Return the lines of the data below in which the string "object" occurs.

++++++

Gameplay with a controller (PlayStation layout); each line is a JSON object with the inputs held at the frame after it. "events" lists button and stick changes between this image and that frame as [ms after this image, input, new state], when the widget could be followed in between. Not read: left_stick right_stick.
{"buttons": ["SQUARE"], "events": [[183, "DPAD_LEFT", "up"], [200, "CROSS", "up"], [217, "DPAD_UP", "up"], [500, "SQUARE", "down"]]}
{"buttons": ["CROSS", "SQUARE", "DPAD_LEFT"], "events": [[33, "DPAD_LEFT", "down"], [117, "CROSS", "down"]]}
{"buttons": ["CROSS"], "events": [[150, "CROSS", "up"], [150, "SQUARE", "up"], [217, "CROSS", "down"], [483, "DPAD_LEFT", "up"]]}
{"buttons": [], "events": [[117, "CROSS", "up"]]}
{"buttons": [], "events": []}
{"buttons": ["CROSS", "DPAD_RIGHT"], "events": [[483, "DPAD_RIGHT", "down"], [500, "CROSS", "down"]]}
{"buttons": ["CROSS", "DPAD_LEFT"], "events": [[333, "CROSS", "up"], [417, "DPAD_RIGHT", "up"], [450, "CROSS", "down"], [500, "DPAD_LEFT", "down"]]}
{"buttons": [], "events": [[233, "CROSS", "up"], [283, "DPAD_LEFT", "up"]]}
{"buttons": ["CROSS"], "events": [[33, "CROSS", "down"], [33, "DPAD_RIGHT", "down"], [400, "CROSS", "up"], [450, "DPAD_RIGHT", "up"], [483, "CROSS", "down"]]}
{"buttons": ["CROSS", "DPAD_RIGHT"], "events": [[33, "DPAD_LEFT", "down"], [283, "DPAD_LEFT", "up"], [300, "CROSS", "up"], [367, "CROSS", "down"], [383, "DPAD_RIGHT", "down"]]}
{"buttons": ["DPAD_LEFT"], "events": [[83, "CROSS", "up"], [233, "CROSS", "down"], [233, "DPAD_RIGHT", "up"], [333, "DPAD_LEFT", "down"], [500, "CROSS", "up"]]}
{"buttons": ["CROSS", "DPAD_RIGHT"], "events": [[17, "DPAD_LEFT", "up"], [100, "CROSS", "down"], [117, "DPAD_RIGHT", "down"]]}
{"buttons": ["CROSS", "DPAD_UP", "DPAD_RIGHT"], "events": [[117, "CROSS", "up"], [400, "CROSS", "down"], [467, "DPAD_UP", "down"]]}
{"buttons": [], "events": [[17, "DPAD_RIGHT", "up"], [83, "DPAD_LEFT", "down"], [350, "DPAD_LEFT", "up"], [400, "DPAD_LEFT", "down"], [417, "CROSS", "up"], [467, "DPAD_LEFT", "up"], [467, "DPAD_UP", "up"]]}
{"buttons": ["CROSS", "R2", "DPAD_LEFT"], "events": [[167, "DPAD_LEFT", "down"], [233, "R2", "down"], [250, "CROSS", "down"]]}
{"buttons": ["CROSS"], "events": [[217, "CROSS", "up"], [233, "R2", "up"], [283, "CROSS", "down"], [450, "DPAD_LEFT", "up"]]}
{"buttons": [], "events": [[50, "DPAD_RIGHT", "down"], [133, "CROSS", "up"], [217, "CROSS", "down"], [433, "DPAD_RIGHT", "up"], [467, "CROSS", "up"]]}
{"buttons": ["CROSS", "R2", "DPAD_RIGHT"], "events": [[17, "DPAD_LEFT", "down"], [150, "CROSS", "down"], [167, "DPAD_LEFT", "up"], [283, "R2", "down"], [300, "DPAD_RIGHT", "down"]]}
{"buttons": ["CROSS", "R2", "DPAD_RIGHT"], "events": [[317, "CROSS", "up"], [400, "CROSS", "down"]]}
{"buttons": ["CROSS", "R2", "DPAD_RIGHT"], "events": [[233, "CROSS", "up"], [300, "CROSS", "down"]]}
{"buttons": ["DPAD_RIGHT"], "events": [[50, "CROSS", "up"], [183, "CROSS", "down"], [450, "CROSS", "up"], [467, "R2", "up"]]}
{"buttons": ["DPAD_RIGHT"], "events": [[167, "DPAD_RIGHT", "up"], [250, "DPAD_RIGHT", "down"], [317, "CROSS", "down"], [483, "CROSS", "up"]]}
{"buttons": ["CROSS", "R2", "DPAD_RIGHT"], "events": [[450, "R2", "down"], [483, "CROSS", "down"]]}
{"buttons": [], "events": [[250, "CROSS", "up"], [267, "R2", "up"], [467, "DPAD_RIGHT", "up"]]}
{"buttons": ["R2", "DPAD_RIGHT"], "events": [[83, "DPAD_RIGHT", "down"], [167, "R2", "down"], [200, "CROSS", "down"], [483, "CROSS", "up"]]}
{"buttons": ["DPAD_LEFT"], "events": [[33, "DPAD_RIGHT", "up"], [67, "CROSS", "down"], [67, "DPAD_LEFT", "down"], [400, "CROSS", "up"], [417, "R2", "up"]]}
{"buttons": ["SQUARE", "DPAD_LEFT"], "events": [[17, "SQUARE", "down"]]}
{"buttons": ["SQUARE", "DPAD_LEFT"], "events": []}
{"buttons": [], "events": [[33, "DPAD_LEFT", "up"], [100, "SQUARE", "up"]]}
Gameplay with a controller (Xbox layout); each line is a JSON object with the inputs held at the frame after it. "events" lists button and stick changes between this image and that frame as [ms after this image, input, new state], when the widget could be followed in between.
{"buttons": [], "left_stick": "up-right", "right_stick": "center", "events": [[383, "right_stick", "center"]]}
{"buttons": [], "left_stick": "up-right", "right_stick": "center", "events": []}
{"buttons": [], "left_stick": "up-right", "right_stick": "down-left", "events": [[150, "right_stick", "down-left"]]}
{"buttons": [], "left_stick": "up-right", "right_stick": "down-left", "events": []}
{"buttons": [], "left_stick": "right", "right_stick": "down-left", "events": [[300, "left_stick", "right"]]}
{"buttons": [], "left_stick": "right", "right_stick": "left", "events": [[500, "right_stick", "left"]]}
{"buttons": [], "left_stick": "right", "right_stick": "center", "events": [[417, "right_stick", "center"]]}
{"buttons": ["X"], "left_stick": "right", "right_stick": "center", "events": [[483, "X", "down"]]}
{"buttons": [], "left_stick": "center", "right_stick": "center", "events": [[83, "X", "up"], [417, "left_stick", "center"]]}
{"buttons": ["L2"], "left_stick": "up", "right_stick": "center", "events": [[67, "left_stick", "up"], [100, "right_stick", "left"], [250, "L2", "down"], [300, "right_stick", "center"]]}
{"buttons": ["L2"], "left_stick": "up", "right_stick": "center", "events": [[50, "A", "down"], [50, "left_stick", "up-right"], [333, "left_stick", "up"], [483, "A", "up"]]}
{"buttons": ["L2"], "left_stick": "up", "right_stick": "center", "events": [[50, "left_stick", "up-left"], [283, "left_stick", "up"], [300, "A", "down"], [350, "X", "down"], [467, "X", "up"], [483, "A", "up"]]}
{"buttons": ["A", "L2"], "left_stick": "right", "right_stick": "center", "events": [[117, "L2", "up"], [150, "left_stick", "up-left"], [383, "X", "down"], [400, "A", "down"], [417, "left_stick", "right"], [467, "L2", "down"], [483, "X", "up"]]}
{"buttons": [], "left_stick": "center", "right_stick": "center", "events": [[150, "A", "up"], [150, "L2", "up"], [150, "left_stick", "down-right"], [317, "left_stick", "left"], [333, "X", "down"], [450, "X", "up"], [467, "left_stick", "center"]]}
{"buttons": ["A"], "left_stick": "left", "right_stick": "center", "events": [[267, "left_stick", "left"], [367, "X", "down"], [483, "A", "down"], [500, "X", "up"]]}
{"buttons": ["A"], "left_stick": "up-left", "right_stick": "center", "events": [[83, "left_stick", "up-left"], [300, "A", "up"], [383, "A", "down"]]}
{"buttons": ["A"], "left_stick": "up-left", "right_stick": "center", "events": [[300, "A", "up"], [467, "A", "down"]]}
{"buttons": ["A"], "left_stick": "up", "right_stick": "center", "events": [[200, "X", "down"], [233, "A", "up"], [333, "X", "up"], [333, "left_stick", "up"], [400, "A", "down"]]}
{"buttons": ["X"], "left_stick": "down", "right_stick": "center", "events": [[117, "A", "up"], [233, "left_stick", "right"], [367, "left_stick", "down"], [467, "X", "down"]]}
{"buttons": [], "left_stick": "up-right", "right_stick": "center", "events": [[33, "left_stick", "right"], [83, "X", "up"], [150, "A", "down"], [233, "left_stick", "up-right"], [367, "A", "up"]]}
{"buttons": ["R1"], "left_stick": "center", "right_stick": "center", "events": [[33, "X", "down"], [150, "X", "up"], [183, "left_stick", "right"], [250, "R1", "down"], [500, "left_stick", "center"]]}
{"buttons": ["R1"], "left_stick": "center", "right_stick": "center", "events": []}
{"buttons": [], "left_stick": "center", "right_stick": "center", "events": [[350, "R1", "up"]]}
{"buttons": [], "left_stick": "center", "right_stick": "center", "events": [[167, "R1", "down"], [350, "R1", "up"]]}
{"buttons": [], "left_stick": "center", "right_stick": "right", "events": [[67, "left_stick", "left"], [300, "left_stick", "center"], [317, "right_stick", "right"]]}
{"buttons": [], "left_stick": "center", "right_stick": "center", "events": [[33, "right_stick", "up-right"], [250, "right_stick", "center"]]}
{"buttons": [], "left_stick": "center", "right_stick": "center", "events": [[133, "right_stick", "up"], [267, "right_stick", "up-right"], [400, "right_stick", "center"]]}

++++++

[Written reply]
Gameplay with a controller (PlayStation layout); each line is a JSON object with the inputs held at the frame after it. "events" lists button and stick changes between this image and that frame as [ms after this image, input, new state], when the widget could be followed in between. Not read: left_stick right_stick.
Gameplay with a controller (Xbox layout); each line is a JSON object with the inputs held at the frame after it. "events" lists button and stick changes between this image and that frame as [ms after this image, input, new state], when the widget could be followed in between.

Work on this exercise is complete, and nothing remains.